Aku melirik Mas Bayu, ada anggukan darinya. Aku mengerti, maksudnya. Kami pun makan bersama, sesekali bercengkrama melepas rindu. Sesekali gelak tawa membahana saat Pakde Umar bercerita kegiatannya.

Saat kami makan, tiba-tiba suara gaduh dan heboh muncul dari depan rumah.

"Yu Santi! Yu Santi! Itu ada mobil anggota dewan di depan. Duh, Yu, mimpi apa, sampe kedatangan tamu pejabat segala!" teriak seorang wanita histeris.

Kami semua menoleh ke sumber suara.

"Kamu?!" seru wanita itu yang ternyata Yu Yati saudara tiriku.

"Yu, Yati," lirihku.

"Kamu," lirihnya pula.

Lalu Yu Yati berkacak pinggang di ambang pintu.

"Ngapain kamu orang miskin datang kesini? Mau makan gratis, hah? Oh, atau mau pamer lagi, kesini pake mobil ala-ala pejabat biar dikira hebat!" hardik Yu Yati. Tatapan matanya setajam silet.

Aku langsung menoleh suamiku. Ia masih diam menyelesaikan makan. Sementara Dimas dan yang lain di ruangan ini nampak terkejut.

"Kenapa diam? Malu? Nggak punya muka hah? Kedok busukmu sudah kebongkar 'kan!" teriaknya lagi.

Ku letakkan piring lantas meneguk minuman yang tersedia. Aku pun bangkit hendak menyalami kakak tiriku itu. Bude menahanku. Aku berbisik padanya tak apa.

"Maaf, Yu, kalau kedatangan kami mengganggu. Apa kabar?" Ku ulurkan tangan ini.

Sementara itu, Yu Yati terus menatap benci kearahku. Tanpa kusangka tanganku ditepis kasar olehnya. Sakit, tentu saja sakit.

"Yati!" pekik Pakde Umar.

Pakde bangkit lalu menolongku. "Kamu nggak papa?"

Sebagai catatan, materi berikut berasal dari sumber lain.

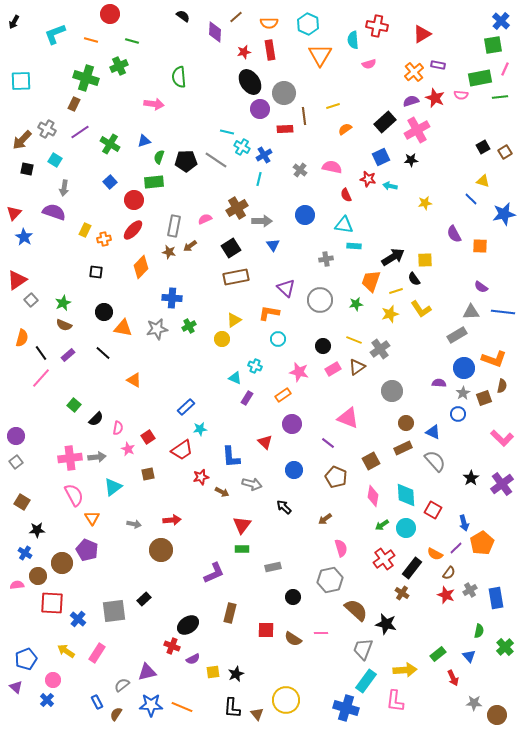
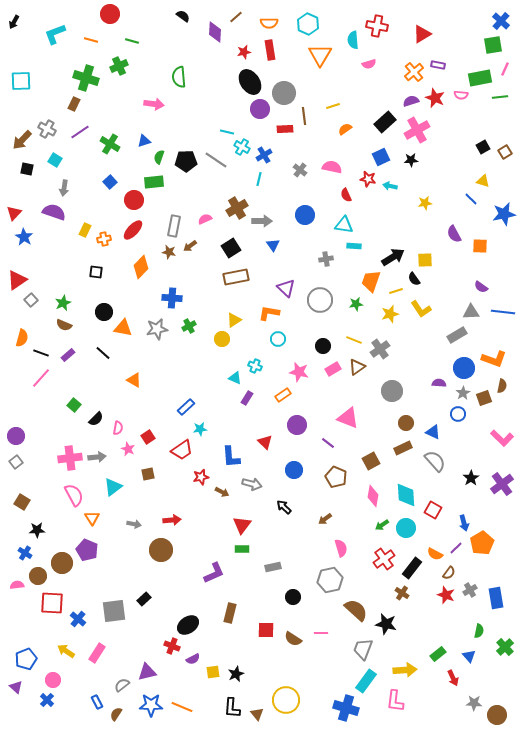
black line at (41, 353): rotated 35 degrees counterclockwise
purple circle at (292, 424): moved 5 px right, 1 px down
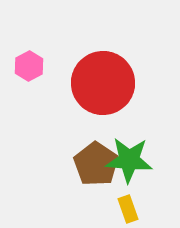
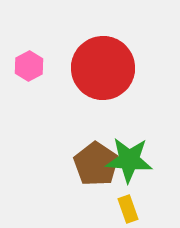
red circle: moved 15 px up
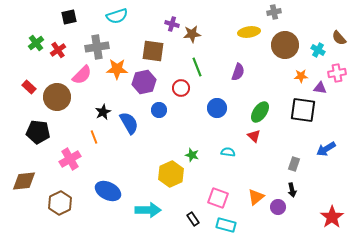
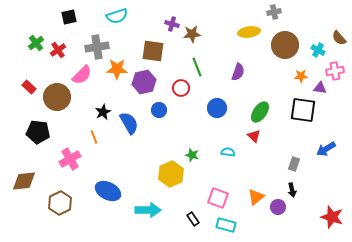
pink cross at (337, 73): moved 2 px left, 2 px up
red star at (332, 217): rotated 20 degrees counterclockwise
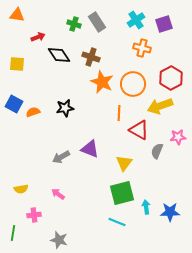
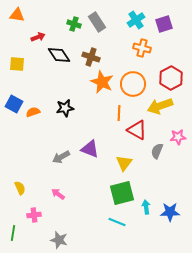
red triangle: moved 2 px left
yellow semicircle: moved 1 px left, 1 px up; rotated 104 degrees counterclockwise
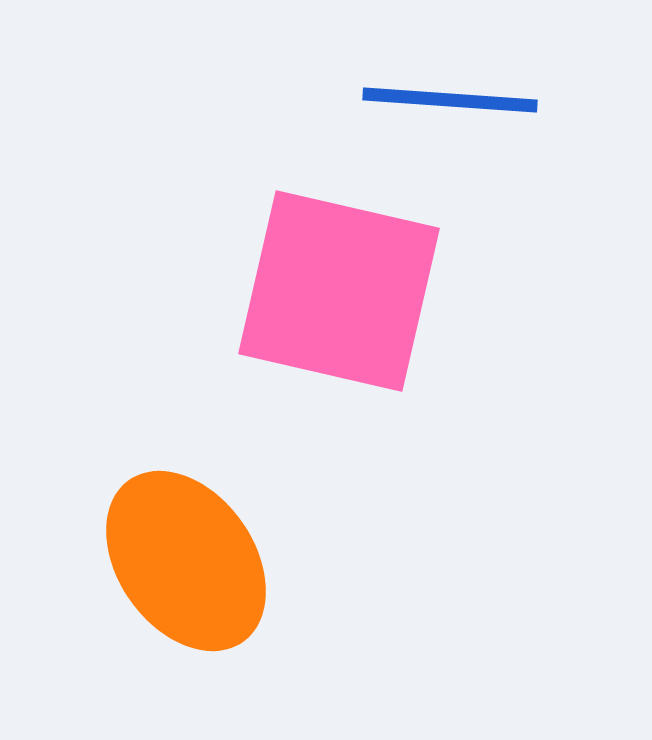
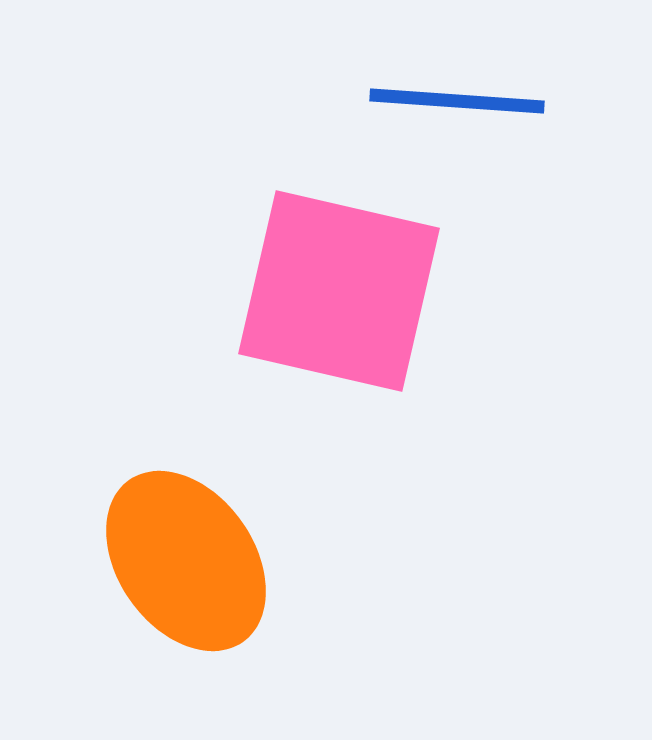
blue line: moved 7 px right, 1 px down
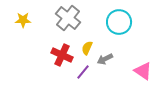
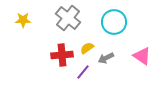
cyan circle: moved 5 px left
yellow semicircle: rotated 32 degrees clockwise
red cross: rotated 30 degrees counterclockwise
gray arrow: moved 1 px right, 1 px up
pink triangle: moved 1 px left, 15 px up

Aku mengangguk. Seketika Mas Bayu menghentikan makannya. Lalu menatapku dan menatap Yu Yati.

"Yati, apa yang kamu lakukan. Jaga adabmu!" Yu Santi ikut bicara.

Yu Yati masih berkacak pinggang, masuk lalu mengamati kami semua.

"Pembohong besar seperti mereka ini, tak perlu dihormati. Orang miskin yang banyak gaya begini, apa bagusnya?"